**WHAT TO PRODUCE**
Search the material for the word "from" and copy every line in which it occurs.
-- DATA EXTRACTS follows --
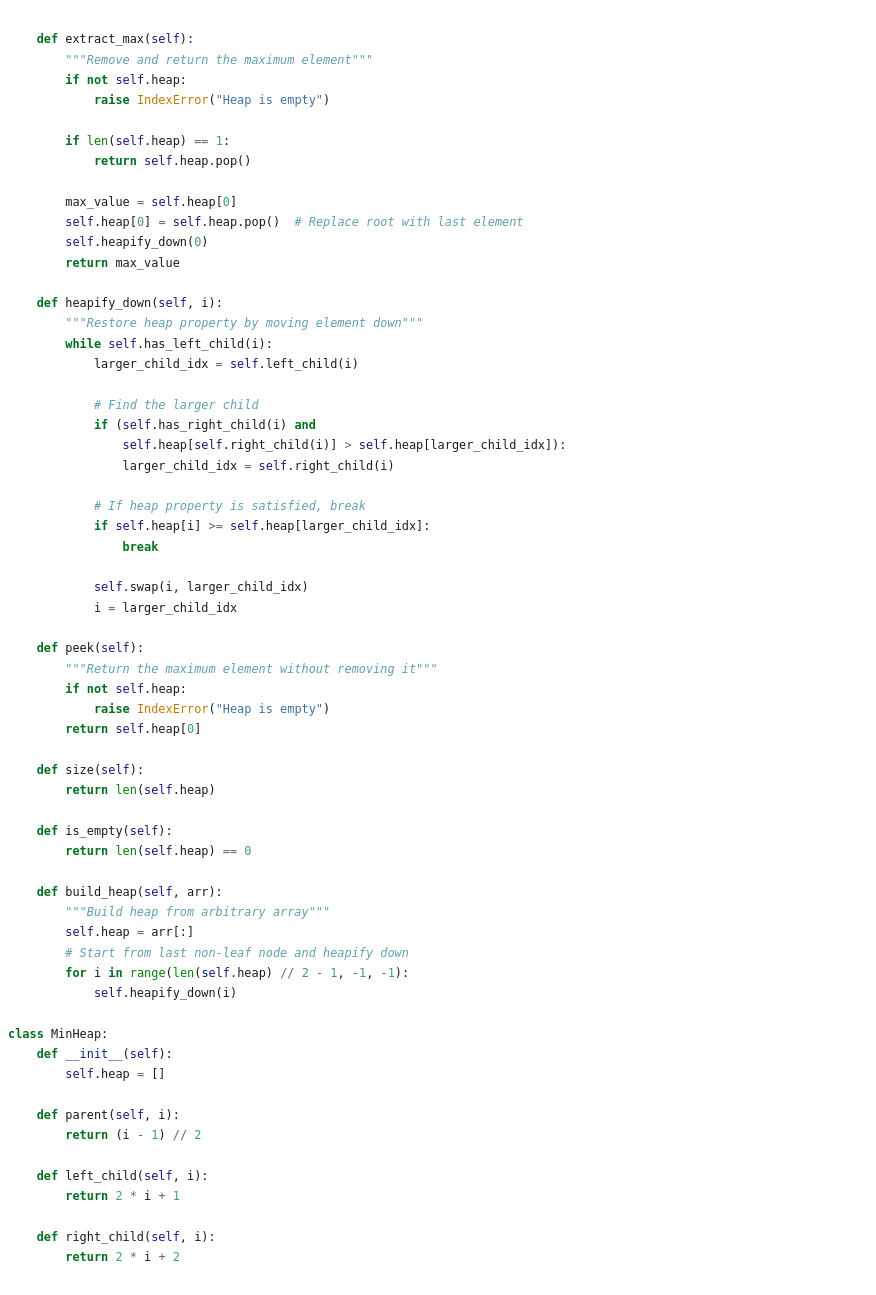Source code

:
 ```python
    
    def extract_max(self):
        """Remove and return the maximum element"""
        if not self.heap:
            raise IndexError("Heap is empty")
        
        if len(self.heap) == 1:
            return self.heap.pop()
        
        max_value = self.heap[0]
        self.heap[0] = self.heap.pop()  # Replace root with last element
        self.heapify_down(0)
        return max_value
    
    def heapify_down(self, i):
        """Restore heap property by moving element down"""
        while self.has_left_child(i):
            larger_child_idx = self.left_child(i)
            
            # Find the larger child
            if (self.has_right_child(i) and 
                self.heap[self.right_child(i)] > self.heap[larger_child_idx]):
                larger_child_idx = self.right_child(i)
            
            # If heap property is satisfied, break
            if self.heap[i] >= self.heap[larger_child_idx]:
                break
            
            self.swap(i, larger_child_idx)
            i = larger_child_idx
    
    def peek(self):
        """Return the maximum element without removing it"""
        if not self.heap:
            raise IndexError("Heap is empty")
        return self.heap[0]
    
    def size(self):
        return len(self.heap)
    
    def is_empty(self):
        return len(self.heap) == 0
    
    def build_heap(self, arr):
        """Build heap from arbitrary array"""
        self.heap = arr[:]
        # Start from last non-leaf node and heapify down
        for i in range(len(self.heap) // 2 - 1, -1, -1):
            self.heapify_down(i)

class MinHeap:
    def __init__(self):
        self.heap = []
    
    def parent(self, i):
        return (i - 1) // 2
    
    def left_child(self, i):
        return 2 * i + 1
    
    def right_child(self, i):
        return 2 * i + 2
    
```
-- DATA EXTRACTS concluded --
**ANSWER BOX**
        """Build heap from arbitrary array"""
        # Start from last non-leaf node and heapify down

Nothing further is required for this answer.